Psalm 95:May We Remember What the Lord Has Done!


This week’s “Wednesday Word” is a summary of an exposition of Psalm 95 from Dr. Wellum given on Sunday, August 24, 2008.

This week Dr. Wellum overviewed the fourth book of the Psalter (Psalm 90-106). Beginning with the great Psalm of Moses, we are quickly introduced to the theme of this fourth book: God has been faithful to his people in the past and so his people can have confidence in his ongoing faithfulness. Throughout these seventeen psalms, we continually see a refrain of God’s steadfast love to Israel as his erring children struggle to understand the plan of God during this post-exilic period.
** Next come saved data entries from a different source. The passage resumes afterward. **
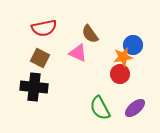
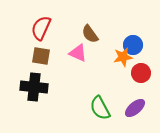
red semicircle: moved 3 px left; rotated 125 degrees clockwise
brown square: moved 1 px right, 2 px up; rotated 18 degrees counterclockwise
red circle: moved 21 px right, 1 px up
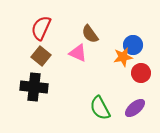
brown square: rotated 30 degrees clockwise
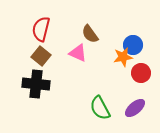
red semicircle: moved 1 px down; rotated 10 degrees counterclockwise
black cross: moved 2 px right, 3 px up
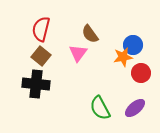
pink triangle: rotated 42 degrees clockwise
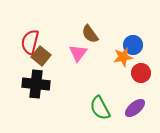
red semicircle: moved 11 px left, 13 px down
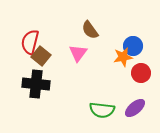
brown semicircle: moved 4 px up
blue circle: moved 1 px down
green semicircle: moved 2 px right, 2 px down; rotated 55 degrees counterclockwise
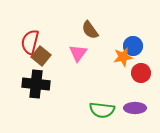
purple ellipse: rotated 40 degrees clockwise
Psalm 95. Verses 1-6 express an overflow of worship from the psalmists. By the use of this lavish language he creates an insightful forerunner to verses 7-11. This dichotomy shows us that it was a lack of worship that brought Israel to this point. God’s chosen ones have hardened their hearts rather than worship their Maker and Shepherd, Yahweh. Even though they have stood witness to the provision and deliverance of Yahweh, their hearts calcify with hardness. Psalm 95 closes by saying:

“For forty years I loathed the generation and said, ‘They are a people who go astray in their heart, and they have not known my ways,’ Therefore, I swore in my wrath, ‘They shall not enter my rest.’ ”

Moving to the New Testament, Hebrews 3-4 draw from Psalm 95 this theme of rest. These chapters stress that Christ, who is greater than Moses and Joshua, provides the only way into this God’s Sabbath rest. Obedience and faith in Christ supply the sole means for receiving this rest. The author of Hebrews writes, “Let us therefore strive to enter that rest so that no one may fall by the same sort of disobedience” (4:11).

Therefore, in light of Psalm 95 and Hebrews 3-4, may we always seek to remember what God has done in past generations as well as the present. May we strive to continually dedicate our hearts and minds to the worship of Christ, lest we succumb to hardness of heart. May we trust in the unfailing promises of God, that all that he said he would do he has done in and for us in Christ Jesus. May we look to the culmination of all things in Christ when he will come and we will enter this rest with him, because only in him can this promise of rest be realized.